**Work request:** Exactly how many lines of the data below include the string "wire"? State the number and nothing more.

------ Records supplied ------

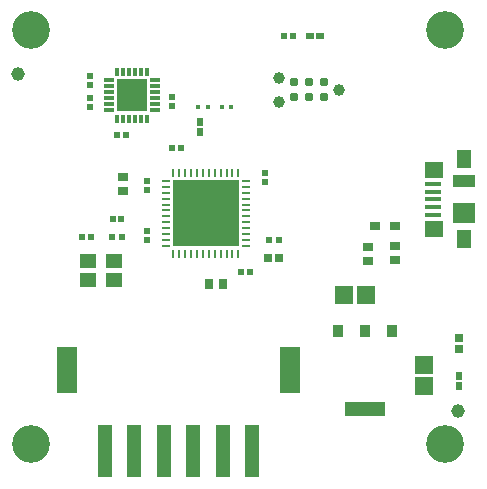
<source format=gbr>
%TF.GenerationSoftware,Altium Limited,Altium Designer,25.0.2 (28)*%
G04 Layer_Color=255*
%FSLAX45Y45*%
%MOMM*%
%TF.SameCoordinates,C223F9BF-7E24-4A28-B258-71FBB46568CF*%
%TF.FilePolarity,Positive*%
%TF.FileFunction,Pads,Top*%
%TF.Part,Single*%
G01*
G75*
%TA.AperFunction,ConnectorPad*%
%ADD15R,1.80000X3.90000*%
%ADD16R,1.30000X4.50000*%
%TA.AperFunction,SMDPad,CuDef*%
%ADD17R,0.60000X0.65000*%
%TA.AperFunction,ConnectorPad*%
%ADD18R,1.38000X0.45000*%
%ADD19R,1.55000X1.42500*%
%ADD20R,1.90000X1.00000*%
%ADD21R,1.90000X1.80000*%
%ADD22R,1.30000X1.65000*%
%TA.AperFunction,SMDPad,CuDef*%
%ADD23R,0.52000X0.56000*%
%ADD24R,0.75000X0.90000*%
%ADD25R,0.55000X0.50000*%
%ADD26R,0.52000X0.52000*%
%ADD27R,1.40000X1.15000*%
%ADD28R,3.50000X1.25000*%
%ADD29R,0.87213X1.00429*%
%TA.AperFunction,BGAPad,CuDef*%
%ADD30C,0.78700*%
%TA.AperFunction,SMDPad,CuDef*%
%ADD31R,5.60000X5.60000*%
%ADD32O,0.25000X0.80000*%
%ADD33O,0.80000X0.25000*%
%ADD34R,2.60000X2.70000*%
%ADD35R,0.35000X0.80000*%
%ADD36R,0.85000X0.35000*%
%ADD37R,0.45000X0.45000*%
%ADD38R,0.50000X0.70000*%
%ADD39R,0.56000X0.52000*%
%ADD40R,0.65000X0.60000*%
%ADD41R,0.90000X0.75000*%
%ADD42R,1.55000X1.50000*%
%ADD43R,0.70000X0.75000*%
%ADD44R,1.50000X1.55000*%
%ADD45R,0.50000X0.60000*%
%ADD46R,0.75000X0.70000*%
%ADD47R,0.95000X0.70000*%
%TA.AperFunction,ViaPad*%
%ADD49C,1.15200*%
%ADD50C,3.20000*%
%TA.AperFunction,ComponentPad*%
%ADD51C,0.99100*%
D15*
X11190000Y6120000D02*
D03*
X9300000D02*
D03*
D16*
X10870000Y5440000D02*
D03*
X10620000D02*
D03*
X10370000D02*
D03*
X10120000D02*
D03*
X9870000D02*
D03*
X9620000D02*
D03*
D17*
X10425000Y8225000D02*
D03*
Y8140000D02*
D03*
D18*
X12400000Y7700000D02*
D03*
Y7635000D02*
D03*
Y7570000D02*
D03*
Y7505000D02*
D03*
Y7440000D02*
D03*
D19*
X12408500Y7818750D02*
D03*
Y7321250D02*
D03*
D20*
X12666000Y7725000D02*
D03*
D21*
Y7455000D02*
D03*
D22*
Y7907500D02*
D03*
Y7232500D02*
D03*
D23*
X10975000Y7788000D02*
D03*
Y7712000D02*
D03*
X9975000Y7225000D02*
D03*
Y7301000D02*
D03*
X9500000Y8425000D02*
D03*
Y8349000D02*
D03*
X10190000Y8438000D02*
D03*
Y8362000D02*
D03*
X9500000Y8613000D02*
D03*
Y8537000D02*
D03*
X9977501Y7726000D02*
D03*
Y7650000D02*
D03*
D24*
X10625000Y6850000D02*
D03*
X10505000D02*
D03*
D25*
X9687500Y7400000D02*
D03*
X9762500D02*
D03*
D26*
X9765000Y7250000D02*
D03*
X9685000D02*
D03*
X9425000D02*
D03*
X9505000D02*
D03*
D27*
X9480000Y6890000D02*
D03*
X9700000D02*
D03*
Y7050000D02*
D03*
X9480000D02*
D03*
D28*
X11825000Y5795500D02*
D03*
D29*
X11596000Y6454500D02*
D03*
X11825000D02*
D03*
X12054000D02*
D03*
D30*
X11227000Y8434900D02*
D03*
Y8561900D02*
D03*
X11354000D02*
D03*
X11481000Y8434900D02*
D03*
Y8561900D02*
D03*
X11354000Y8434900D02*
D03*
D31*
X10477501Y7450000D02*
D03*
D32*
X10202501Y7790000D02*
D03*
X10252501D02*
D03*
X10302501D02*
D03*
X10352501D02*
D03*
X10402501D02*
D03*
X10452501D02*
D03*
X10502501D02*
D03*
X10552501D02*
D03*
X10602501D02*
D03*
X10652501D02*
D03*
X10702501D02*
D03*
X10752501D02*
D03*
Y7110000D02*
D03*
X10702501D02*
D03*
X10652501D02*
D03*
X10602501D02*
D03*
X10552501D02*
D03*
X10502501D02*
D03*
X10452501D02*
D03*
X10402501D02*
D03*
X10352501D02*
D03*
X10302501D02*
D03*
X10252501D02*
D03*
X10202501D02*
D03*
D33*
X10817501Y7725000D02*
D03*
Y7675000D02*
D03*
Y7625000D02*
D03*
Y7575000D02*
D03*
Y7525000D02*
D03*
Y7475000D02*
D03*
Y7425000D02*
D03*
Y7375000D02*
D03*
Y7325000D02*
D03*
Y7275000D02*
D03*
Y7225000D02*
D03*
Y7175000D02*
D03*
X10137501D02*
D03*
Y7225000D02*
D03*
Y7275000D02*
D03*
Y7325000D02*
D03*
Y7375000D02*
D03*
Y7425000D02*
D03*
Y7475000D02*
D03*
Y7525000D02*
D03*
Y7575000D02*
D03*
Y7625000D02*
D03*
Y7675000D02*
D03*
Y7725000D02*
D03*
D34*
X9852501Y8450000D02*
D03*
D35*
X9727501Y8250000D02*
D03*
X9777501D02*
D03*
X9827501D02*
D03*
X9877501D02*
D03*
X9927501D02*
D03*
X9977501D02*
D03*
X9727501Y8650000D02*
D03*
X9777501D02*
D03*
X9827501D02*
D03*
X9877501D02*
D03*
X9927501D02*
D03*
X9977501D02*
D03*
D36*
X10050001Y8325000D02*
D03*
Y8375000D02*
D03*
Y8425000D02*
D03*
Y8475000D02*
D03*
Y8525000D02*
D03*
Y8575000D02*
D03*
X9655001Y8325000D02*
D03*
Y8375000D02*
D03*
Y8425000D02*
D03*
Y8475000D02*
D03*
Y8525000D02*
D03*
Y8575000D02*
D03*
D37*
X10612501Y8350000D02*
D03*
X10692501D02*
D03*
X10492501D02*
D03*
X10412501D02*
D03*
D38*
X12620000Y5985000D02*
D03*
Y6075000D02*
D03*
D39*
X11213000Y8950000D02*
D03*
X11137000D02*
D03*
X10853501Y6950000D02*
D03*
X10777501D02*
D03*
X10187000Y8000000D02*
D03*
X10263000D02*
D03*
X9724000Y8110000D02*
D03*
X9800000D02*
D03*
D40*
X11357500Y8950000D02*
D03*
X11442500D02*
D03*
D41*
X9777501Y7640000D02*
D03*
Y7759999D02*
D03*
X11850000Y7045000D02*
D03*
Y7165000D02*
D03*
X12075000Y7055000D02*
D03*
Y7175000D02*
D03*
D42*
X12327501Y5985000D02*
D03*
Y6165000D02*
D03*
D43*
X12620000Y6397500D02*
D03*
Y6302500D02*
D03*
D44*
X11650000Y6760000D02*
D03*
X11830000D02*
D03*
D45*
X11007501Y7225000D02*
D03*
X11097501D02*
D03*
D46*
X11002501Y7075000D02*
D03*
X11097501D02*
D03*
D47*
X12075000Y7340000D02*
D03*
X11910000D02*
D03*
D49*
X12610000Y5780000D02*
D03*
X8890000Y8630000D02*
D03*
D50*
X9000000Y9000000D02*
D03*
Y5500000D02*
D03*
X12500000Y9000000D02*
D03*
Y5500000D02*
D03*
D51*
X11608000Y8498400D02*
D03*
X11100000Y8600000D02*
D03*
Y8396800D02*
D03*
%TF.MD5,3d17cda5f659f3a91f9f6db24046b6b6*%
M02*

</source>
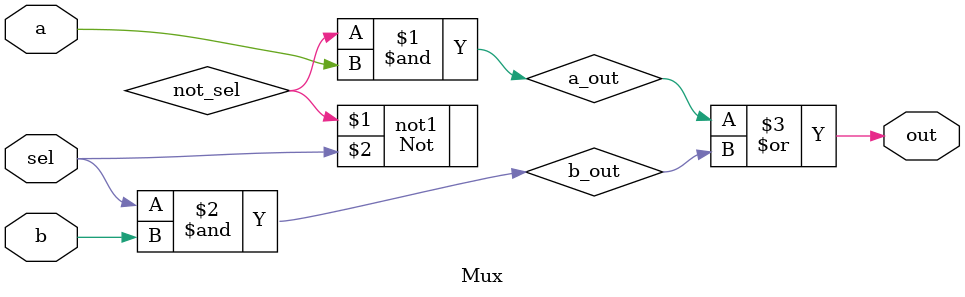
<source format=v>
`default_nettype none

module Mux (
  output wire out,
  input wire a,
  input wire b,
  input wire sel
);

  wire not_sel, a_out, b_out;

  Not not1(not_sel, sel);
  and and1(a_out, not_sel, a);
  and and2(b_out, sel, b);
  or o1(out, a_out, b_out);

endmodule


</source>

------

**Answer box:** 5